Disha carried on like Addie had never spoken. "I mean, he may not have the physique, but his eyes make up for it, wouldn't you say? The hair is a bit of a downer, I've always liked the style on Doin . . ."

"Got it. The gods never gave you a brain in the first place."

"The Holder gave me eyes. And unlike a bunch, I use them for more than seeing. I observe. Part of harnessing my mageic, really."

Eager to change the course of their converse, as to distract her stomach from acting up again, Addie pressed on: "How is it, tell me? Being a Tester? How does it feel?"

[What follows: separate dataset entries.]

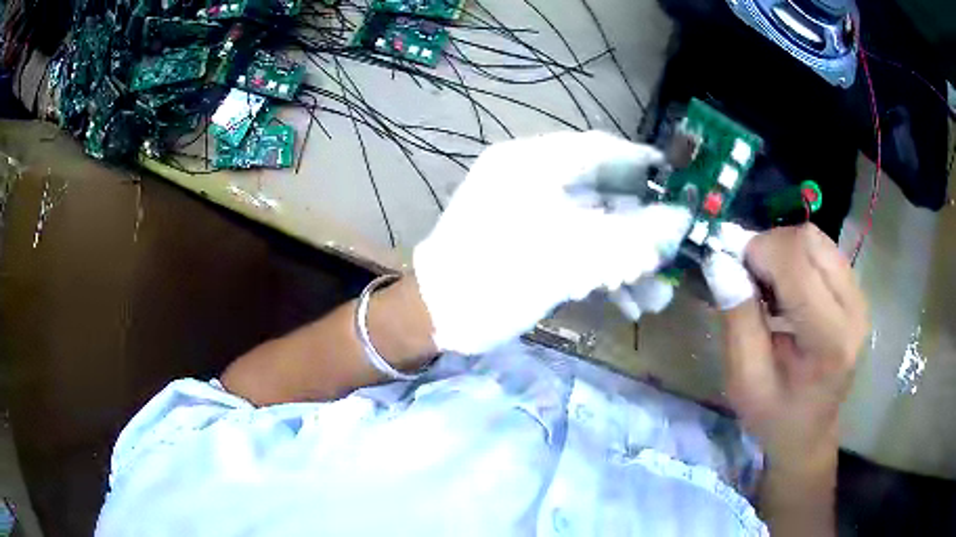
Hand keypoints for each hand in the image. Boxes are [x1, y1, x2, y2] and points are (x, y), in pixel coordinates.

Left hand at [413, 131, 690, 354]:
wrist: (437, 316)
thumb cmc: (496, 275)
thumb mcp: (569, 255)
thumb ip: (630, 236)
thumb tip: (681, 220)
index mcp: (533, 164)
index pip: (599, 149)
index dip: (641, 162)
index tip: (677, 179)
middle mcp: (533, 181)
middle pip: (603, 193)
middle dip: (641, 229)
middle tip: (672, 252)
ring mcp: (531, 214)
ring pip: (594, 227)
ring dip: (626, 260)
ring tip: (655, 296)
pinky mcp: (530, 244)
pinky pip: (576, 248)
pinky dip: (603, 273)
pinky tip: (628, 303)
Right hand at [706, 224, 868, 469]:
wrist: (811, 430)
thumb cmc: (775, 416)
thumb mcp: (745, 382)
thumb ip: (737, 321)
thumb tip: (721, 262)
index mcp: (830, 340)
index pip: (796, 264)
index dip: (757, 253)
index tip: (730, 270)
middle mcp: (854, 309)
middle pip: (808, 240)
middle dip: (769, 247)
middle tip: (748, 279)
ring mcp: (859, 296)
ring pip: (816, 238)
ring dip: (783, 250)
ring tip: (767, 285)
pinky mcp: (857, 290)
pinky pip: (822, 249)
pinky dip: (796, 256)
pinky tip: (786, 287)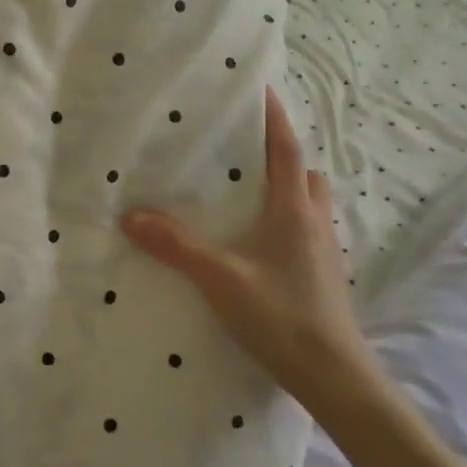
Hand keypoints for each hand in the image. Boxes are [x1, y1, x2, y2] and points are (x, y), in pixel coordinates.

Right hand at [121, 87, 370, 403]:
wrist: (335, 377)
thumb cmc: (281, 317)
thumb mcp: (220, 279)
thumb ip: (176, 246)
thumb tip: (131, 216)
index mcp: (293, 211)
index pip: (286, 150)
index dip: (274, 118)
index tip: (261, 89)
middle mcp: (314, 222)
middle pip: (304, 173)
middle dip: (282, 154)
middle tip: (246, 149)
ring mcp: (324, 251)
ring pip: (309, 203)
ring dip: (287, 188)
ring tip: (249, 193)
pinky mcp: (324, 276)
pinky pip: (306, 230)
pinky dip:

Disha shrugged. "It's bloody brilliant. Once I made a troop of monkeys piss on the wildings, it was hysterical."

"But how does it feel? When you . . . freeze someone's muscles or - or when you make the monkeys piss?"

"Like I'm flying. Like I'm a thousand feet off the earth, soaring higher and higher. The clouds cushion me, the sky smiles. Afterwards I feel tired. And vulnerable, and weak. Dreadful, the contrast. I wish at times I could have mageic in me all the time as you do."

"You keep saying that," said Addie, "but I don't feel it flowing through me. You're saying I'm using it right now?"

"Yes. I can sense it. Using it for what, I don't know. You are unusually powerful, Adeline."

"Addie. But when the Rys Ami came for me - for us - I couldn't really fight them. I just . . . I couldn't, not half as well as I would've liked."

"You will learn."

"When?"

"In good time. Would you like me to help with your upset stomach?"

"You could?"

"I wouldn't ask if I couldn't."

"Then why haven't you already?"

"Because up till now," Disha disclosed, subjecting the mirror to a rather intense stare, "I thought your puking was tolerable. Now I see it might be contagious."

Addie felt an iron fist plunge into her gut. Making a sound like a starving dog, she set the bucket down by the feet of her bed. "Thank you."

"Correct me if I'm mistaken, but I heard there is another Tehzvan on our ship."

"There is. I saw him."

Disha simpered. "Of course you did."

This was how most afternoons went for Addie on Sink. Conversations with Disha of Horephin more often than not ended on the topic of men. In the end, a Jen woman was only a woman. Addie regretted ever having complained about her fastidious training with Master Harl; this was worse, way worse. Sea did not suit her. Neither did talk of men.